Brief. Please retype the data below line for line and leave out every picture.

Excerpted records.
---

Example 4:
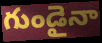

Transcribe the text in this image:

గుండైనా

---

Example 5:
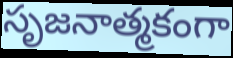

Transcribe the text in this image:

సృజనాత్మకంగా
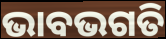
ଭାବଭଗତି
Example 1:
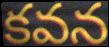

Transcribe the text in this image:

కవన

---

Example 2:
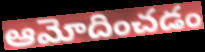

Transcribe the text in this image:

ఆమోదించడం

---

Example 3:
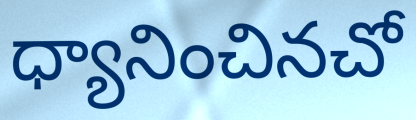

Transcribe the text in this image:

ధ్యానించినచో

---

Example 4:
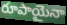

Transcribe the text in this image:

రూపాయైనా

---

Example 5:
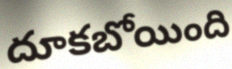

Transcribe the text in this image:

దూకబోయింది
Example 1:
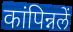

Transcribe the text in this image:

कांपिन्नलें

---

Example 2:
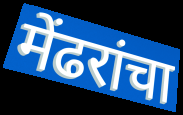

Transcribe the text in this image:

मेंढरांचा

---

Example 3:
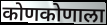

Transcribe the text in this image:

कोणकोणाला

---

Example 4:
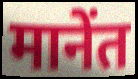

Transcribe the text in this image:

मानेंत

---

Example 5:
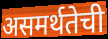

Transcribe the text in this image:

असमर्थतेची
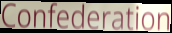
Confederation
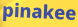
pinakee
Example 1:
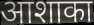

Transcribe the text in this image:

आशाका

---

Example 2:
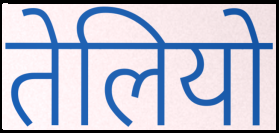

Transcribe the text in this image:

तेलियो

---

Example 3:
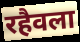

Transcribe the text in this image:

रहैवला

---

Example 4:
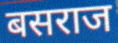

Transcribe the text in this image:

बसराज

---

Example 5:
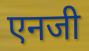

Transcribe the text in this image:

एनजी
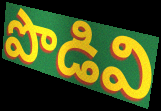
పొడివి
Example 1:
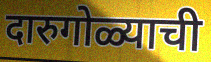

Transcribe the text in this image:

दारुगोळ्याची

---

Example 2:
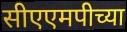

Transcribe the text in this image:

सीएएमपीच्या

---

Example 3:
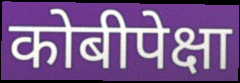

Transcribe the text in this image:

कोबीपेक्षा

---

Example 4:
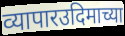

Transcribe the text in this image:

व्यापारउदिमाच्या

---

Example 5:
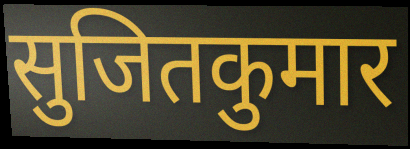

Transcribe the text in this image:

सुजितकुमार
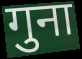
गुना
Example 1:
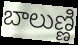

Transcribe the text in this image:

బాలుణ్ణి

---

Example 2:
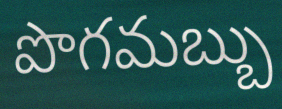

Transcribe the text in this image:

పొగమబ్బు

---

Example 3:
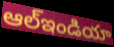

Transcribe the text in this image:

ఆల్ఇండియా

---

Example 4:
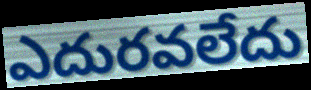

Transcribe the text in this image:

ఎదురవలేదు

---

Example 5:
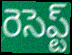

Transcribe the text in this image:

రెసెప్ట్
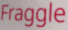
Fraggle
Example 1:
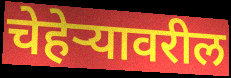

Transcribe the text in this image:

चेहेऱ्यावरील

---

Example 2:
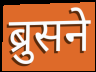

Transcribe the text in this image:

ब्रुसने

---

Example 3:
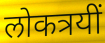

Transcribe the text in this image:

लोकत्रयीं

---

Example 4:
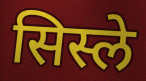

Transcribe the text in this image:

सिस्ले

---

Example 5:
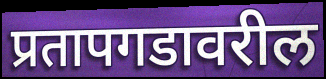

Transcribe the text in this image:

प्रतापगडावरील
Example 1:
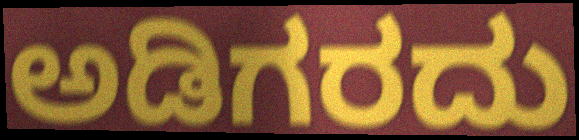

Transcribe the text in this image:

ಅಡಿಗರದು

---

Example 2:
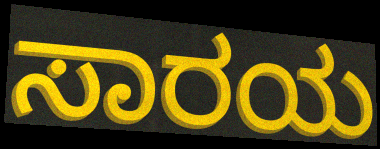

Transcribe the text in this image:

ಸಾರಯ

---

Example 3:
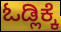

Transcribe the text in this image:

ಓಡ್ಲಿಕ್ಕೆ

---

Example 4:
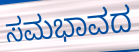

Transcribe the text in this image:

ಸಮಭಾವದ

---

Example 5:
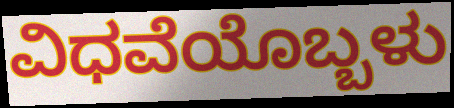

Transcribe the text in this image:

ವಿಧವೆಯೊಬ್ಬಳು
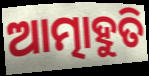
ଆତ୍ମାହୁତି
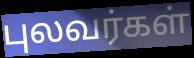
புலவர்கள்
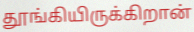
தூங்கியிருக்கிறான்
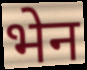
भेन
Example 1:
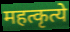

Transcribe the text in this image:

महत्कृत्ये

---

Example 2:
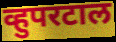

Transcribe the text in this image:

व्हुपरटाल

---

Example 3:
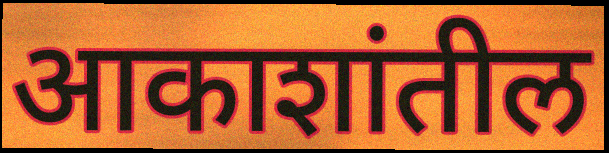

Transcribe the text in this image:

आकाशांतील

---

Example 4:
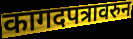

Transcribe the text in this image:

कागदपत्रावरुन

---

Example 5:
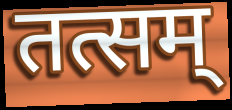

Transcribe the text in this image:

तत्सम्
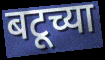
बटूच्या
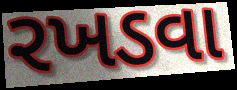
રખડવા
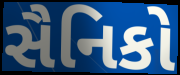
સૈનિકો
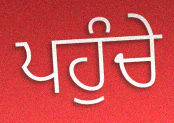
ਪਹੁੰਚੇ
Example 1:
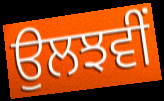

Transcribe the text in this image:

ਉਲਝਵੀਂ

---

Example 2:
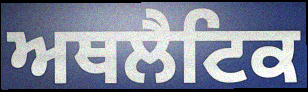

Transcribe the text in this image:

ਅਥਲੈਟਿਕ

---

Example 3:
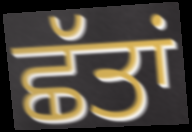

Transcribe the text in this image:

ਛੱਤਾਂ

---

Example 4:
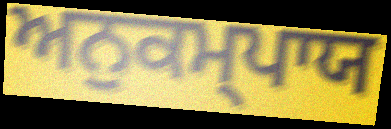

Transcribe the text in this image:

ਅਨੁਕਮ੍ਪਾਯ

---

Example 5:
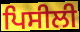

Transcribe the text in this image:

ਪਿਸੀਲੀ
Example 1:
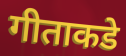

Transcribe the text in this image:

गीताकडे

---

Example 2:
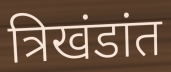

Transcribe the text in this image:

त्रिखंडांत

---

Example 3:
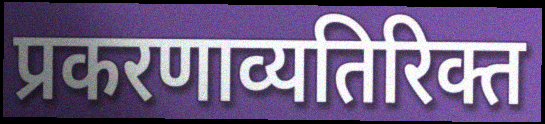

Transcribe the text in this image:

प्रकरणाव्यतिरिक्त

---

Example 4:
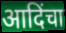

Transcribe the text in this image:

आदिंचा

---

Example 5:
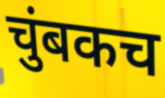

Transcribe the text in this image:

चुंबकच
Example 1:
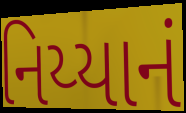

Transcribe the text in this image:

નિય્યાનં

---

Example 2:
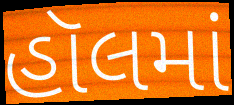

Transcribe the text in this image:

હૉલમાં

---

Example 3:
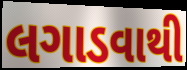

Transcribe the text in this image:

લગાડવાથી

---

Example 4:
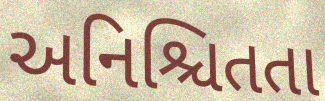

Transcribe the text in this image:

Answer to this task.
---

Example 4:

Transcribe the text in this image:

గుండైనా

---

Example 5:

Transcribe the text in this image:

సృజనాత్మకంగా
ଭାବଭଗତି
Example 1:

Transcribe the text in this image:

కవన

---

Example 2:

Transcribe the text in this image:

ఆమోదించడం

---

Example 3:

Transcribe the text in this image:

ధ్యానించినచో

---

Example 4:

Transcribe the text in this image:

రూపాయైనా

---

Example 5:

Transcribe the text in this image:

దూకబోయింది
Example 1:

Transcribe the text in this image:

कांपिन्नलें

---

Example 2:

Transcribe the text in this image:

मेंढरांचा

---

Example 3:

Transcribe the text in this image:

कोणकोणाला

---

Example 4:

Transcribe the text in this image:

मानेंत

---

Example 5:

Transcribe the text in this image:

असमर्थतेची
Confederation
pinakee
Example 1:

Transcribe the text in this image:

आशाका

---

Example 2:

Transcribe the text in this image:

तेलियो

---

Example 3:

Transcribe the text in this image:

रहैवला

---

Example 4:

Transcribe the text in this image:

बसराज

---

Example 5:

Transcribe the text in this image:

एनजी
పొడివి
Example 1:

Transcribe the text in this image:

दारुगोळ्याची

---

Example 2:

Transcribe the text in this image:

सीएएमपीच्या

---

Example 3:

Transcribe the text in this image:

कोबीपेक्षा

---

Example 4:

Transcribe the text in this image:

व्यापारउदिमाच्या

---

Example 5:

Transcribe the text in this image:

सुजितकुमार
गुना
Example 1:

Transcribe the text in this image:

బాలుణ్ణి

---

Example 2:

Transcribe the text in this image:

పొగమబ్బు

---

Example 3:

Transcribe the text in this image:

ఆల్ఇండియా

---

Example 4:

Transcribe the text in this image:

ఎదురవలేదు

---

Example 5:

Transcribe the text in this image:

రెసెప్ట్
Fraggle
Example 1:

Transcribe the text in this image:

चेहेऱ्यावरील

---

Example 2:

Transcribe the text in this image:

ब्रुसने

---

Example 3:

Transcribe the text in this image:

लोकत्रयीं

---

Example 4:

Transcribe the text in this image:

सिस्ले

---

Example 5:

Transcribe the text in this image:

प्रतापगडावरील
Example 1:

Transcribe the text in this image:

ಅಡಿಗರದು

---

Example 2:

Transcribe the text in this image:

ಸಾರಯ

---

Example 3:

Transcribe the text in this image:

ಓಡ್ಲಿಕ್ಕೆ

---

Example 4:

Transcribe the text in this image:

ಸಮಭಾವದ

---

Example 5:

Transcribe the text in this image:

ವಿಧವೆಯೊಬ್ಬಳು
ଆତ୍ମାହୁତି
புலவர்கள்
தூங்கியிருக்கிறான்
भेन
Example 1:

Transcribe the text in this image:

महत्कृत्ये

---

Example 2:

Transcribe the text in this image:

व्हुपरटाल

---

Example 3:

Transcribe the text in this image:

आकाशांतील

---

Example 4:

Transcribe the text in this image:

कागदपत्रावरुन

---

Example 5:

Transcribe the text in this image:

तत्सम्
बटूच्या
રખડવા
સૈનિકો
ਪਹੁੰਚੇ
Example 1:

Transcribe the text in this image:

ਉਲਝਵੀਂ

---

Example 2:

Transcribe the text in this image:

ਅਥਲੈਟਿਕ

---

Example 3:

Transcribe the text in this image:

ਛੱਤਾਂ

---

Example 4:

Transcribe the text in this image:

ਅਨੁਕਮ੍ਪਾਯ

---

Example 5:

Transcribe the text in this image:

ਪਿਸੀਲੀ
Example 1:

Transcribe the text in this image:

गीताकडे

---

Example 2:

Transcribe the text in this image:

त्रिखंडांत

---

Example 3:

Transcribe the text in this image:

प्रकरणाव्यतिरिक्त

---

Example 4:

Transcribe the text in this image:

आदिंचा

---

Example 5:

Transcribe the text in this image:

चुंबकच
Example 1:

Transcribe the text in this image:

નિય્યાનં

---

Example 2:

Transcribe the text in this image:

હૉલમાં

---

Example 3:

Transcribe the text in this image:

લગાડવાથી

---

Example 4:

Transcribe the text in this image:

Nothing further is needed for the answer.